Schriftstellerin Juli Zeh: Scharfer Blick aus der Provinz

Die Schriftstellerin Juli Zeh lebt auf dem Dorf und fragt in ihren Büchern, wie eng der Staat den Bürgern zu Leibe rücken darf.

Barnewitz (Havelland). In Porträts wird die Schriftstellerin Juli Zeh manchmal als "Streberin" bezeichnet. Ganz abwegig ist dieser Stempel nicht: Jura-Studium mit Bestnote abgeschlossen, nebenher am Literatur-Institut Leipzig studiert, fürs Debüt "Adler und Engel" gleich den Deutschen Buchpreis erhalten und anschließend ein Dutzend weitere Preise - und dann mischt sie sich auch noch ständig in öffentliche Debatten ein. Die 35-Jährige sagt dagegen: "Mein Leben fühlt sich faul an."

Viele Schriftsteller hätten ja vor dem "klassischen Problem" gestanden, "den Tag vollzukriegen". Deshalb sei auch die Kombination Schriftsteller plus Hund so häufig - weil man mit Hund gezwungen sei, regelmäßig spazieren zu gehen. Da habe man eine klare Aufgabe, außerdem lasse sich im Gehen gut denken. Zeh hat sich dazu gleich noch Katzen, zwei Pferde und ein renovierungsbedürftiges Haus angeschafft.

"Glücklicher und zufriedener wäre ich in einem Jura-Job", glaubt Juli Zeh, "und dann abends noch ein bis zwei Stündchen schreiben." Eine echte Arbeit, bei der der Sinn auf der Hand liegt, davon träume sie manchmal. Richter zum Beispiel. So habe eigentlich auch ihr Lebensentwurf ausgesehen.

Dann aber habe sie gemerkt, dass es ihr an der "nötigen Selbstüberschätzung" fehle. "Die Freiberufler-Existenz ist einfach bequemer." Wirft man nach dieser netten Geschichte einen Blick auf die Fakten, merkt man soggleich, dass Juli Zeh sehr wohl viel arbeitet. Elf Bücher in neun Jahren, plus Theaterstücke und Kurzgeschichten, Essays und Kommentare für Magazine und Zeitungen: Faul sieht anders aus. Seit 2007 lebt sie mit ihrem Freund in Barnewitz, einem Dörfchen im Havelland. Als Schriftstellerin aus Westdeutschland in einem brandenburgischen Dorf - wie geht das? "Gut", sagt Juli Zeh. Das einzige wirkliche Problem sei, dass sie ihre Möhren im Supermarkt kaufe. "Wenn wir die Tüten reintragen, dann schütteln sie nebenan den Kopf. Und später hängen Taschen mit Gemüse aus dem Garten an unserem Zaun."
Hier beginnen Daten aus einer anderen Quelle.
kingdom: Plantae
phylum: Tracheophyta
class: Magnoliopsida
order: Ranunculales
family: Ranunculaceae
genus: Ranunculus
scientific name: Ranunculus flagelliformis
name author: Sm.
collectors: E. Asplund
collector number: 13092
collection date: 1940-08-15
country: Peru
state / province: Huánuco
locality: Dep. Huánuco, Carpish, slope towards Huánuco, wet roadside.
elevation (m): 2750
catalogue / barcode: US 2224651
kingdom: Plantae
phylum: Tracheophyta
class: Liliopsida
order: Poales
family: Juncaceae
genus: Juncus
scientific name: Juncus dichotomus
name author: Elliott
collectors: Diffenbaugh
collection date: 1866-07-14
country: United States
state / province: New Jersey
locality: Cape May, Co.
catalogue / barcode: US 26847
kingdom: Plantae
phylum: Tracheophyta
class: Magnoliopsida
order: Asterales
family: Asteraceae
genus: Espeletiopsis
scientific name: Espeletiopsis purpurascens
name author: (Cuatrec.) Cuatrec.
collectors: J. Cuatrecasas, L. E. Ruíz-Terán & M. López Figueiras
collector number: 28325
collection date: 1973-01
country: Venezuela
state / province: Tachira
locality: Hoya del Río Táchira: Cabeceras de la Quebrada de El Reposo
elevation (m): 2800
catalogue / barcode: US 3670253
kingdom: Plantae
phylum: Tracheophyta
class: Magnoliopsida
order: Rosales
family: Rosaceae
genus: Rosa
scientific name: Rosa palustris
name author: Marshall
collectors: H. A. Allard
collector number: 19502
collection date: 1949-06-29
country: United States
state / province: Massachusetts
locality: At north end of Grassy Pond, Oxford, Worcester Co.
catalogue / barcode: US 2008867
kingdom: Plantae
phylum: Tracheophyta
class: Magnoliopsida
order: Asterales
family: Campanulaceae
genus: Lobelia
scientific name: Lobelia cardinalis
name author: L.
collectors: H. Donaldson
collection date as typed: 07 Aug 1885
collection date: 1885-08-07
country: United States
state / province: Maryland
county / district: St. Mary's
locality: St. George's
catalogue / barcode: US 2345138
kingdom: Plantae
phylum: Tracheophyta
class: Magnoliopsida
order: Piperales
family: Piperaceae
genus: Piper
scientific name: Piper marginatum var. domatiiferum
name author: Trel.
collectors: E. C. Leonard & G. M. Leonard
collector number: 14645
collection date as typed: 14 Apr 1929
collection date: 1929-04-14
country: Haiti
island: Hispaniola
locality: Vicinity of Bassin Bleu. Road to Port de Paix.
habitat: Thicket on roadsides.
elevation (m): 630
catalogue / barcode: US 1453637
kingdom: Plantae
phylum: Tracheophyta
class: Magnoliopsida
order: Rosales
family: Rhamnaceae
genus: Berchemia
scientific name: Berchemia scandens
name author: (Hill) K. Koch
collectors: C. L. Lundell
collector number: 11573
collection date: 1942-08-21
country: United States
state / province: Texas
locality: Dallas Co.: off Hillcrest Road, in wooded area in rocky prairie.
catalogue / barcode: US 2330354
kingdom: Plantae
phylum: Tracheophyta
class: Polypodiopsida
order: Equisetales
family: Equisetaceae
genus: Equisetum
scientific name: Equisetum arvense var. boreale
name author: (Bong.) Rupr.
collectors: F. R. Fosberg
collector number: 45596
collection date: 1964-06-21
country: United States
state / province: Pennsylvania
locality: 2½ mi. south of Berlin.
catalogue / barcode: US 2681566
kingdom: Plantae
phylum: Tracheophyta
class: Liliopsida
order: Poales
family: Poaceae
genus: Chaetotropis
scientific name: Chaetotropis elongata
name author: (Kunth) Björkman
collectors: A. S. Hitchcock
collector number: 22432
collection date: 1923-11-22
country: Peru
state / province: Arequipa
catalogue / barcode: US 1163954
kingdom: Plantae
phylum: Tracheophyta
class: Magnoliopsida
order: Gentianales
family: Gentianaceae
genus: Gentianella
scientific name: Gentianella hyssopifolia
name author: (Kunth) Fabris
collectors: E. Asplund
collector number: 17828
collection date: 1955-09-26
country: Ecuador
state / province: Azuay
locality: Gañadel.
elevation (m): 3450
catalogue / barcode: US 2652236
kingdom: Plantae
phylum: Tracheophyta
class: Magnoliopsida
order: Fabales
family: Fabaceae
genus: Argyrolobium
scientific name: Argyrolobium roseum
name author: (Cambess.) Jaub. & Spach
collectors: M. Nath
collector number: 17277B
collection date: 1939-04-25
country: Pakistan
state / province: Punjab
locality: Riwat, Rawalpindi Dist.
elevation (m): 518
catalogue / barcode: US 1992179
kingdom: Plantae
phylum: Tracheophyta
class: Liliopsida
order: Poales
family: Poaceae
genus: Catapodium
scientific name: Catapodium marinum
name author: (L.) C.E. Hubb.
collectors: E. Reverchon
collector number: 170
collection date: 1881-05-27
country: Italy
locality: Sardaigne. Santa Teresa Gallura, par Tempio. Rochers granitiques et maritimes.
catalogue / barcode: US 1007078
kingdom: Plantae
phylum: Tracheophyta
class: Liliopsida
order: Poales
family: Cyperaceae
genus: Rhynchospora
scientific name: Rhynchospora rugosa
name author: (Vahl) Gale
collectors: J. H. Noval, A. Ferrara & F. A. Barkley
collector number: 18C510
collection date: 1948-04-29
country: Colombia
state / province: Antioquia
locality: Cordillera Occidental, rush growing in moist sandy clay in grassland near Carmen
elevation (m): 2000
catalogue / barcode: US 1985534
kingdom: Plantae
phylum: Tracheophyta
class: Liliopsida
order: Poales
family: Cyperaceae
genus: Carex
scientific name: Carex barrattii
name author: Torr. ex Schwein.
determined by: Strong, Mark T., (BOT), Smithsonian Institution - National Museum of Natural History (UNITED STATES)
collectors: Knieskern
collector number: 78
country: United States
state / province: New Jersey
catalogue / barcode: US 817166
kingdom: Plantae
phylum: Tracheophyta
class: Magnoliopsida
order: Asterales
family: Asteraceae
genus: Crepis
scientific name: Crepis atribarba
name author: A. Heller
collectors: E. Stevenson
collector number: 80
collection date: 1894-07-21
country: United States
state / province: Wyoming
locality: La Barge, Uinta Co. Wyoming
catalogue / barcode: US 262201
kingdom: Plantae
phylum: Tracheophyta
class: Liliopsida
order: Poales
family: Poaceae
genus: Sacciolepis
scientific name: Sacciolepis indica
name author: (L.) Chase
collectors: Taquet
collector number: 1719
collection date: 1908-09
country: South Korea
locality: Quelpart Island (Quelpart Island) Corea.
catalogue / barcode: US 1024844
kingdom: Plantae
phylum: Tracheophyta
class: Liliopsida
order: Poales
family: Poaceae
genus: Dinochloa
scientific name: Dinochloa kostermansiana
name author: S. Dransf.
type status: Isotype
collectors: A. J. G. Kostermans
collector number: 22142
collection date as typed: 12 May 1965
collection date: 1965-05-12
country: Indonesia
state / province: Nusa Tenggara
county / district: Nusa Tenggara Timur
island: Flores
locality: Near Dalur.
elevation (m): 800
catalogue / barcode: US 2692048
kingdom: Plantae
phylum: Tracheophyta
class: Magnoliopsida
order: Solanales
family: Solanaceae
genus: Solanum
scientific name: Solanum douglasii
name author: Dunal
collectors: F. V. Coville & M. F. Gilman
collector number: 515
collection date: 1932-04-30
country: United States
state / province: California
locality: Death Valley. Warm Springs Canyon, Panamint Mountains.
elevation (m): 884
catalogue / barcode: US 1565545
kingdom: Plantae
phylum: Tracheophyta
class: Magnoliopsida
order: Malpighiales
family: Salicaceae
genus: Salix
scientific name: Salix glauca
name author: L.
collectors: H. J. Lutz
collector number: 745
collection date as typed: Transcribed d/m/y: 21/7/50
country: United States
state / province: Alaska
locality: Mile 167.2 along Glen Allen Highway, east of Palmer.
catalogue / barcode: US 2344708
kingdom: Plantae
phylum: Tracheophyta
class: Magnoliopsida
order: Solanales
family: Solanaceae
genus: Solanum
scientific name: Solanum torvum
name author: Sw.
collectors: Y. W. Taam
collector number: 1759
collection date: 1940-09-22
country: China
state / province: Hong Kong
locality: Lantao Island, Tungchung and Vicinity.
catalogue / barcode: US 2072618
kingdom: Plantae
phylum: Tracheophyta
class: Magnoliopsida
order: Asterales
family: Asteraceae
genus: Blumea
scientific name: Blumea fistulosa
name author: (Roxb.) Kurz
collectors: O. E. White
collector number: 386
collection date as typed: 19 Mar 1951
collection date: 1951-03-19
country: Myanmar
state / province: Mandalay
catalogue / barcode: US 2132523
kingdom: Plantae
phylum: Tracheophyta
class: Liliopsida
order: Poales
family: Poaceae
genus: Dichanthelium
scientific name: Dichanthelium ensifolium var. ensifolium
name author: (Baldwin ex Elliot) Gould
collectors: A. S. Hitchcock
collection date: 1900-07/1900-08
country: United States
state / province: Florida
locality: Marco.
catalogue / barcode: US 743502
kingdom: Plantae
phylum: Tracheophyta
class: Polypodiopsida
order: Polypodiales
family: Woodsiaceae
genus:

In ihren Jahren in Leipzig sei sie wesentlich isolierter gewesen. "Und das Flair brauche ich nicht mehr. Ich hänge nicht mehr viel in Kneipen rum, und kein Mensch geht jeden Abend ins Theater." Dass sie im Dorf angekommen ist, merkt man spätestens, als mitten im Gespräch der Nachbar klingelt und wortreich über seinen kaputten Drucker schimpft. Und ein Mahnschreiben habe er bekommen, ob sie da mal gucken könne? Die Juristin verspricht, den Brief zu beantworten - und wegen des Druckers werde sie später den Freund rüberschicken.

Natürlich schreibt sie auch ganz anderes. Zuletzt ist bei Hanser "Angriff auf die Freiheit" erschienen (mit Ilja Trojanow). Und am Samstag wird ihr Theaterstück "Good Morning, Boys and Girls" zum Thema Amoklauf am Düsseldorfer Schauspielhaus uraufgeführt.

Immer wieder hat Juli Zeh auf die Gefahr hingewiesen, die von einem kontrollwütigen Staat ausgeht. Neben zahlreichen Essays auch praktisch: 2008 hat sie beim Bundesverfassungsgericht Beschwerde gegen den biometrischen Reisepass eingelegt. Die Erfassung von Fingerabdrücken in Pässen sei keine wirksame Maßnahme der Sicherheitspolitik, sondern ein "sinnloser Grundrechtseingriff". Es gibt wenige Autoren, die derart ungeschützt Stellung zu Zeitfragen nehmen - und kaum jemanden in ihrem Alter. "Ich habe zu Anfang auch einfach auf alle Frage geantwortet, ohne mir Gedanken zu machen, dass das jemandem zu politisch sein könnte." Inzwischen habe sie - nach etlichen aggressiven Reaktionen - erkannt, "man muss das dosieren. Jetzt sage ich halt manchmal ein halbes Jahr lang öffentlich gar nichts, dann geht es wieder."